Let me let you in on one thing, preparing to cover a World Cup is as tough as trying to qualify for one. The first thing is getting an accreditation. Considering Harambee Stars are not at the World Cup, Fifa had just two slots for Kenya.
It gets complicated. One has to be selected by the federation. Nation and I in particular, were not in good books with the disbanded federation that was recently reinstated. In fact, the federation flatly refused to give me the slot and it took the frantic intervention of one of my colleagues for them to relent.

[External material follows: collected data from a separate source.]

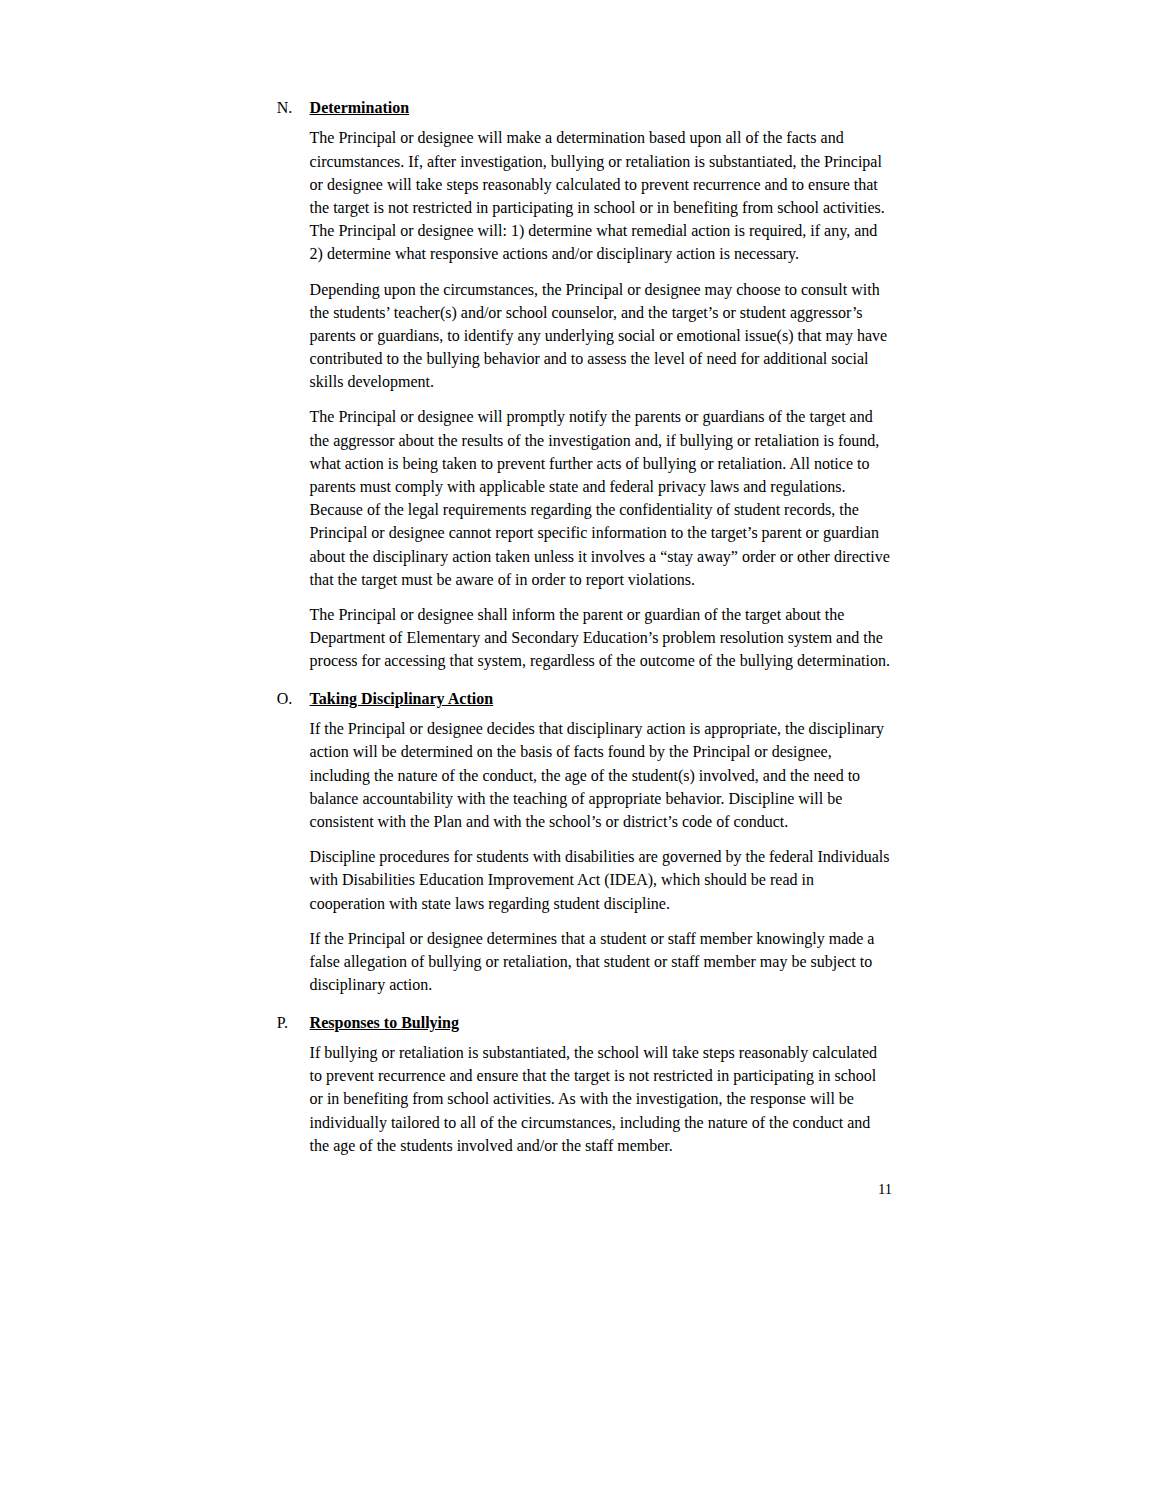N.
Determination
The Principal or designee will make a determination based upon all of the facts and circumstances. If, after investigation, bullying or retaliation is substantiated, the Principal or designee will take steps reasonably calculated to prevent recurrence and to ensure that the target is not restricted in participating in school or in benefiting from school activities. The Principal or designee will: 1) determine what remedial action is required, if any, and 2) determine what responsive actions and/or disciplinary action is necessary.
Depending upon the circumstances, the Principal or designee may choose to consult with the students’ teacher(s) and/or school counselor, and the target’s or student aggressor’s parents or guardians, to identify any underlying social or emotional issue(s) that may have contributed to the bullying behavior and to assess the level of need for additional social skills development.
The Principal or designee will promptly notify the parents or guardians of the target and the aggressor about the results of the investigation and, if bullying or retaliation is found, what action is being taken to prevent further acts of bullying or retaliation. All notice to parents must comply with applicable state and federal privacy laws and regulations. Because of the legal requirements regarding the confidentiality of student records, the Principal or designee cannot report specific information to the target’s parent or guardian about the disciplinary action taken unless it involves a “stay away” order or other directive that the target must be aware of in order to report violations.
The Principal or designee shall inform the parent or guardian of the target about the Department of Elementary and Secondary Education’s problem resolution system and the process for accessing that system, regardless of the outcome of the bullying determination.
O.
Taking Disciplinary Action
If the Principal or designee decides that disciplinary action is appropriate, the disciplinary action will be determined on the basis of facts found by the Principal or designee, including the nature of the conduct, the age of the student(s) involved, and the need to balance accountability with the teaching of appropriate behavior. Discipline will be consistent with the Plan and with the school’s or district’s code of conduct.
Discipline procedures for students with disabilities are governed by the federal Individuals with Disabilities Education Improvement Act (IDEA), which should be read in cooperation with state laws regarding student discipline.
If the Principal or designee determines that a student or staff member knowingly made a false allegation of bullying or retaliation, that student or staff member may be subject to disciplinary action.
P.
Responses to Bullying
If bullying or retaliation is substantiated, the school will take steps reasonably calculated to prevent recurrence and ensure that the target is not restricted in participating in school or in benefiting from school activities. As with the investigation, the response will be individually tailored to all of the circumstances, including the nature of the conduct and the age of the students involved and/or the staff member.
11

But alas, shock awaited me when I learnt the two Kenya slots had been given out just days to the deadline in August.
Journalism is about resilience, persistence and enterprise. Makori promptly wrote an official letter to Fifa and also informed AIPS leadership. I, on the other front, informed the head of Sports Journalist Association of Kenya. How can the largest media house in the region not be accredited for the World Cup?
Fifa, for all their faults, are a reasonable organisation. I duly obtained my accreditation. The next step was acquiring a visa to Qatar. I got the contacts of the Qatar Embassy in Nairobi online but the telephone line went unanswered.
Several days of trying later and on the brink of making a physical visit to the diplomatic centre, Fifa informed me that I could apply online through a special portal for a Hayya Card that would allow me entry to Qatar.
Next was keeping my fingers crossed I stayed healthy, and nothing drastic happened to the world that could lead to the cancellation of the tournament; like a meteorite falling in the Middle East! Seriously.
The Qatar government lifted Covid-19 restrictions including prove of vaccination and a negative PCR test.
Up till Friday night I was still apprehensive about my tour. Will I board the plane? Will I land in Doha?
D-day. My passport. Check. My Hayya Card. Check. My air ticket. Check. My travel insurance. Check. My working equipment and luggage. Check.
“All my bags are packed. I’m ready to go. I’m standin’ here outside your door. I hate to wake you up to say goodbye. I am leaving on a jet plane, I will be back next month,” I told my teary-eyed wife – God bless her, this morning.
Destination Qatar. I am excited. This is the World Cup. But I am also apprehensive. This is not a holiday. For the next 30 days, straight, I will be filing stories across the NMG platforms – newspaper, online and television.
This daily log of my experience in Qatar where football’s greatest spectacle is taking place in the Arab world for the first time in history, is just one of my many, many missives that will be coming from the Gulf via the Nation.
Join me as I share with you my daily experiences in this, the most compact (some say most controversial) World Cup in history.
And ask me anything about football and Qatar.